What is this "bitcoin"?
Bitcoin is a decentralized (i.e. not controlled by any single entity) cryptocurrency (a digital currency that uses cryptography or ‘math’ to control its rate of issuance and to secure transactions) designed to be exchanged peer to peer at low cost and high speed over the internet.
The open source (code is publicly available) bitcoin protocol was originally developed by an anonymous individual or group known as “Satoshi Nakamoto” and released in 2009. The bitcoin software has subsequently been improved and maintained by a decentralized community of engineers. Anyone running the bitcoin software on their computer is considered a participant of the network or node.
Anyone dedicating computing power to solve the cryptographic problems required to create bitcoin and validate bitcoin transactions is known as a miner. The bitcoin software was designed to be a deflationary currency, with a limit of 21 million that can ever be created through mining. It is estimated that in the year 2145 this limit will be reached. Although 21 million doesn’t seem like much, bitcoin can be divisible to 0.00000001.
All bitcoin transactions are secured by miners and this transaction data is stored in 1MB blocks. Newly created blocks (bundles of transactions) are added to a chain of blocks, known as the blockchain, which serves as an immutable (un-editable) distributed public ledger (spreadsheet) of all bitcoin transactions since the beginning of the protocol’s release.
Bitcoin became popular as an online method of payment between 2010 – 2013, particularly on the dark web and ecommerce sites, due to its pseudo-anonymous attributes and global fungibility.
Bitcoin began trading on exchanges in 2010, and became popular as a secure store of value or “digital gold” in 2013. This trend has continued and mainstream legitimization of bitcoin as an alternative asset is gaining momentum.

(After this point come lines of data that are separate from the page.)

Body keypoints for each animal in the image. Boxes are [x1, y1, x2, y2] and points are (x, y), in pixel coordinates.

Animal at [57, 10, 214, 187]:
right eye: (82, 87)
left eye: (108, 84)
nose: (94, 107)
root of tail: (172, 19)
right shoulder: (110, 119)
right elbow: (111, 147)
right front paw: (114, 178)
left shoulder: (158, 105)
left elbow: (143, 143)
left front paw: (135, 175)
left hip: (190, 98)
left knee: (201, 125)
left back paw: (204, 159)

Unfortunately, ideological differences in the bitcoin community have stunted the technology’s ability to scale due to debates about the “correct” way of enabling the network to store and process faster and cheaper transactions. While this scaling debate has raged on for almost two years, the cost and time taken to send a bitcoin transaction continues to rise, making the cryptocurrency uncompetitive and expensive as a payments system (it’s original purpose).
A solution to the scaling debate is set to take place in 2017, however this may result in a “hard fork” or split in the bitcoin network that would produce two separate cryptocurrencies that run different versions of the bitcoin software. This means that there would be two versions of bitcoin that could be traded on exchanges.